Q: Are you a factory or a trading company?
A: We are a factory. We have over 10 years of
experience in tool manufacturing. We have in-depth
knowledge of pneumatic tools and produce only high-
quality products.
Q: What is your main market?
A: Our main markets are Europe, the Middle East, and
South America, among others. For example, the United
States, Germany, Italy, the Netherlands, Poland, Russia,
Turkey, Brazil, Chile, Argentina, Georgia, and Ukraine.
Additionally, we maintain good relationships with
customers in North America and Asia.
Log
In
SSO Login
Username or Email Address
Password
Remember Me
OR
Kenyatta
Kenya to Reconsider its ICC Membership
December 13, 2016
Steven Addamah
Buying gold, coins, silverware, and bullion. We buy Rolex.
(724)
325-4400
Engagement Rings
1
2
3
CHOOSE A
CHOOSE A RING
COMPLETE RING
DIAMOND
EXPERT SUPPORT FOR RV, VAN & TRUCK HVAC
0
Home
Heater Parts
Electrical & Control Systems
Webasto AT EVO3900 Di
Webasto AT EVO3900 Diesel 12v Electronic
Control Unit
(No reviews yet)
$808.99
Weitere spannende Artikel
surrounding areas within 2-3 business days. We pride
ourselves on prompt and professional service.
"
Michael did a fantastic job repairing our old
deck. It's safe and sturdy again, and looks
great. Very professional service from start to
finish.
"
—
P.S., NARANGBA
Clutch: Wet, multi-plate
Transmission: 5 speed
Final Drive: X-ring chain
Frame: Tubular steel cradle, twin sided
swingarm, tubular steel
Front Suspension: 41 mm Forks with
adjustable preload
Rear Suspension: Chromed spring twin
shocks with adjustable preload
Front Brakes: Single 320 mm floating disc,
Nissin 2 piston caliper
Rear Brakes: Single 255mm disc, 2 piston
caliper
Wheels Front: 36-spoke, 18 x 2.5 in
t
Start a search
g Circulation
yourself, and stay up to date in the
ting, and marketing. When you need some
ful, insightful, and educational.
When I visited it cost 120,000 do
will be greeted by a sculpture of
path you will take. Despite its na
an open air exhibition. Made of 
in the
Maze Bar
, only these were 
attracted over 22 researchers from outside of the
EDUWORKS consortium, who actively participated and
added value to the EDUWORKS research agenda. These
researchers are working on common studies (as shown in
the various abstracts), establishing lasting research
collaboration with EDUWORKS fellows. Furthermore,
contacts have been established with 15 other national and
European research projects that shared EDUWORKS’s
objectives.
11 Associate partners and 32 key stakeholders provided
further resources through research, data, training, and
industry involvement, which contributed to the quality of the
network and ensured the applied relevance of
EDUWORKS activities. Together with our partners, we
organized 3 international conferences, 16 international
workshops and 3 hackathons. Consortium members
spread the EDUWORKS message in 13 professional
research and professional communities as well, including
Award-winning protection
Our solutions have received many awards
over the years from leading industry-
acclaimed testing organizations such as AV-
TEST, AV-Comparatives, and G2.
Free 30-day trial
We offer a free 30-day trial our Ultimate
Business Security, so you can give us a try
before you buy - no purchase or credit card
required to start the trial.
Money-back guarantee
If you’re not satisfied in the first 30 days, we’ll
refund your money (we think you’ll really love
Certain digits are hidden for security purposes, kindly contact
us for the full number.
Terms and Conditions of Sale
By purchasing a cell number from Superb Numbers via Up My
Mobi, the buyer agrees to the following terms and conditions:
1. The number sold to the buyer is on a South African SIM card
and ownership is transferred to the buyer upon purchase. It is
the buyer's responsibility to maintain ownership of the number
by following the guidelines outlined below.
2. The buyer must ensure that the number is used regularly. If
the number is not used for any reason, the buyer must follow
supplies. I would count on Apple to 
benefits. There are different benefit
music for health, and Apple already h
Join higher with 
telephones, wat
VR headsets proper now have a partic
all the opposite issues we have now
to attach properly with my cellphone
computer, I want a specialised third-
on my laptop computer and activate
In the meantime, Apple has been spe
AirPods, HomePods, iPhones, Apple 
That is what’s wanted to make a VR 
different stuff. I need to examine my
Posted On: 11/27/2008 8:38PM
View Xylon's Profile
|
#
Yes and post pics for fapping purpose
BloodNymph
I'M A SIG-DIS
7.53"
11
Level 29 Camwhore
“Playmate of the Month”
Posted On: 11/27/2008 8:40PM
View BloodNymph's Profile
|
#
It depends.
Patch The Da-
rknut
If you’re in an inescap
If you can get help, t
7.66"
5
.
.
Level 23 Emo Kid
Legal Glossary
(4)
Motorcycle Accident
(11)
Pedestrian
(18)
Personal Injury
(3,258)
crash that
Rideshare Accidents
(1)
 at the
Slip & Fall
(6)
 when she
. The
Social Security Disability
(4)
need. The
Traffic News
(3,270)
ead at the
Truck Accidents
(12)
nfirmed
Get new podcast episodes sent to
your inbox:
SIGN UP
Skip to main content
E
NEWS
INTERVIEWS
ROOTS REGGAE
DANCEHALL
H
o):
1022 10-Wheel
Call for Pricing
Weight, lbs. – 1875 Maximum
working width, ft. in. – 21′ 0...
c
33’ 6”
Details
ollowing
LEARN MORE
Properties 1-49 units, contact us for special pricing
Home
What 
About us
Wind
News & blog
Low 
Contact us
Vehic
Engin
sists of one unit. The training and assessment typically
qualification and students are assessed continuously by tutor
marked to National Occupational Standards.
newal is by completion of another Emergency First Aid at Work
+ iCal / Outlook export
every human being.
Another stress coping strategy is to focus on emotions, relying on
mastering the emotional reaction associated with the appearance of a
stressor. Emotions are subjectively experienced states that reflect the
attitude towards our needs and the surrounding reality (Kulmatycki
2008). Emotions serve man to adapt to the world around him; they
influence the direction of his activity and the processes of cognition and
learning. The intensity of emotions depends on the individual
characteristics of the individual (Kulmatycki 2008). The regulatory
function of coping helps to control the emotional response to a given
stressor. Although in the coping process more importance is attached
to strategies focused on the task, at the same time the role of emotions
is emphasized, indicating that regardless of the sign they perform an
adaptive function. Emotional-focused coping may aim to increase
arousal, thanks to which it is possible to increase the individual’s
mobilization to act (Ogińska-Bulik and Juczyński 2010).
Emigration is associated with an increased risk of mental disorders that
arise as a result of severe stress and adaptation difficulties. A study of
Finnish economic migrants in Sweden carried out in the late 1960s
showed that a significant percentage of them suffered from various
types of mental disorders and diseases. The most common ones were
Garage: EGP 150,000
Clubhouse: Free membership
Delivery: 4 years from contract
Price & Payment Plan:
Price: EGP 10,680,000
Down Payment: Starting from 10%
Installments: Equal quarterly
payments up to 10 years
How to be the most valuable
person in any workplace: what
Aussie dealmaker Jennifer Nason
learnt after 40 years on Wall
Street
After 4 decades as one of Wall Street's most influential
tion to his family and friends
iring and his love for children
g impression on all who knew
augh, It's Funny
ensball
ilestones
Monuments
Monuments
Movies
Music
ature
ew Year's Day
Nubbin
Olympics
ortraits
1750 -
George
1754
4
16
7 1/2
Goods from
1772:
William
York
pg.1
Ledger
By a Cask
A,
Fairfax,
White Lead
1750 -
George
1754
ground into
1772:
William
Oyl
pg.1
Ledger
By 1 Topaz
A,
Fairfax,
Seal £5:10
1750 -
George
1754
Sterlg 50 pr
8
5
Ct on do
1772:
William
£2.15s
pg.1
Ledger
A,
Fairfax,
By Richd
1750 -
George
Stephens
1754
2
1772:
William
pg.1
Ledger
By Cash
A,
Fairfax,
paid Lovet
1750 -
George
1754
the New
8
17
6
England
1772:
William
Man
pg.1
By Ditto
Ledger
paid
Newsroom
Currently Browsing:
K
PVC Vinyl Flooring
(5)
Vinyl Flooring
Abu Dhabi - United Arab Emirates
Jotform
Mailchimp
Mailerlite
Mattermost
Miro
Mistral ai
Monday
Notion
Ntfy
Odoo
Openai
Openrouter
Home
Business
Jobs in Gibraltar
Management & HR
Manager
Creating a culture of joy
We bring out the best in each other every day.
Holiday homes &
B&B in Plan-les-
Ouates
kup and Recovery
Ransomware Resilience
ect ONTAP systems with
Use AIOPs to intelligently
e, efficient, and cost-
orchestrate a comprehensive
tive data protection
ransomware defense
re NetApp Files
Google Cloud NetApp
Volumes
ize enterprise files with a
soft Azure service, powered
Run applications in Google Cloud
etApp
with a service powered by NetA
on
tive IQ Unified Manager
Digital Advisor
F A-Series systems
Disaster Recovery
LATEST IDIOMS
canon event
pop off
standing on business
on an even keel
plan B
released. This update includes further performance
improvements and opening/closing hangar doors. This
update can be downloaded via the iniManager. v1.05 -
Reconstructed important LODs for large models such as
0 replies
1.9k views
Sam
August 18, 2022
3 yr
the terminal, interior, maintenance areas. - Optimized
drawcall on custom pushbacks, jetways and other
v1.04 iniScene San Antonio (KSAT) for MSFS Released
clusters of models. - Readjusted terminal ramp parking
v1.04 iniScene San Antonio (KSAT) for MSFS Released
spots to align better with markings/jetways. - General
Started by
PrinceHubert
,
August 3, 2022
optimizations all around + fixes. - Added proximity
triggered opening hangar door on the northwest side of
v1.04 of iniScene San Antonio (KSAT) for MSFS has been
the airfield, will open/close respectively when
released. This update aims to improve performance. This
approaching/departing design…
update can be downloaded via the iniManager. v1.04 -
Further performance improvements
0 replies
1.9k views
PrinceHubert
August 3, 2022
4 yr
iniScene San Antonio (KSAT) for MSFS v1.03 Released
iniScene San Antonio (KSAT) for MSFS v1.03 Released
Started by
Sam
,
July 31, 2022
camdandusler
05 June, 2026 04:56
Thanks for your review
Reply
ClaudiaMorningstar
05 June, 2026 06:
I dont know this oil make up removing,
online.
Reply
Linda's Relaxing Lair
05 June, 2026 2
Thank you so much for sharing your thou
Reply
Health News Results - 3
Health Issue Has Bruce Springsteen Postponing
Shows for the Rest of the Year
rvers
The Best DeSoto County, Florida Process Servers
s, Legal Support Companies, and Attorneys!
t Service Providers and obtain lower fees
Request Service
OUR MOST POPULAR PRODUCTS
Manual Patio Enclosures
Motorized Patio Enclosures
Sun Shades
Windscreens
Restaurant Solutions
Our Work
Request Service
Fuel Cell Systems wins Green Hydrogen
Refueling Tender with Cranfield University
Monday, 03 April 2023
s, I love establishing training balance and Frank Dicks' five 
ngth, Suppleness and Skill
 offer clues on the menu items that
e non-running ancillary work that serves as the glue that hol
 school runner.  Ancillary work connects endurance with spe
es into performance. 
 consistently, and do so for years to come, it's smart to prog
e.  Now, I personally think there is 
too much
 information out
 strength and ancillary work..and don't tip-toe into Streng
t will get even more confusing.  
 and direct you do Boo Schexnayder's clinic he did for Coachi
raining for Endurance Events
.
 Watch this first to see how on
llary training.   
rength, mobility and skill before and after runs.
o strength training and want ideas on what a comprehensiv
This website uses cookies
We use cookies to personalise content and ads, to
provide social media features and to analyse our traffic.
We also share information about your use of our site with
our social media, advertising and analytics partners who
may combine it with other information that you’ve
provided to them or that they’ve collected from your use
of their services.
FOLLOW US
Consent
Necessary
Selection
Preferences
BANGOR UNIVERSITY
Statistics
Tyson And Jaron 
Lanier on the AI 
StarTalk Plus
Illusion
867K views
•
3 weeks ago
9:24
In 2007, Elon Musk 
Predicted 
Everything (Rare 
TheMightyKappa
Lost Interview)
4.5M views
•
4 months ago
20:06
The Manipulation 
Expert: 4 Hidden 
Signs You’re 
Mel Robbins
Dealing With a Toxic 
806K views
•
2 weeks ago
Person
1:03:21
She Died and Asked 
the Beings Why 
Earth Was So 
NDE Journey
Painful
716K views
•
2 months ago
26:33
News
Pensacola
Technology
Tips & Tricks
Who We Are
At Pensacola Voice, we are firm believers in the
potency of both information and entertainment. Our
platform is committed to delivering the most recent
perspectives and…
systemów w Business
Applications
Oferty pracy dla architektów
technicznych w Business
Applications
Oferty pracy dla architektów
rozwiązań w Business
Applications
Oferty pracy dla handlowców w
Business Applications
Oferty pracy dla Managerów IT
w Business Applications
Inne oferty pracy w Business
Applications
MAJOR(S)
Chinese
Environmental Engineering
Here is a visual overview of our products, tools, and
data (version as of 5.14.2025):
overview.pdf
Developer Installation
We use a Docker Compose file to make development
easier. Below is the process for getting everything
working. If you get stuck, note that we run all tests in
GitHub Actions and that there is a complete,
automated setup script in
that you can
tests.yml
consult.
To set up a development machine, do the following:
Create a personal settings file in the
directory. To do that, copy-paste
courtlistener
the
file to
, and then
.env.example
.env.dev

•••••

ASSIGNED TASK. Word for word, restate the listing above from its first line to the line with "States, Germany, Italy, the", keeping both.

ANSWER SPACE.
Q: Are you a factory or a trading company?
A: We are a factory. We have over 10 years of
experience in tool manufacturing. We have in-depth
knowledge of pneumatic tools and produce only high-
quality products.
Q: What is your main market?
A: Our main markets are Europe, the Middle East, and
South America, among others. For example, the United
States, Germany, Italy, the Netherlands, Poland, Russia,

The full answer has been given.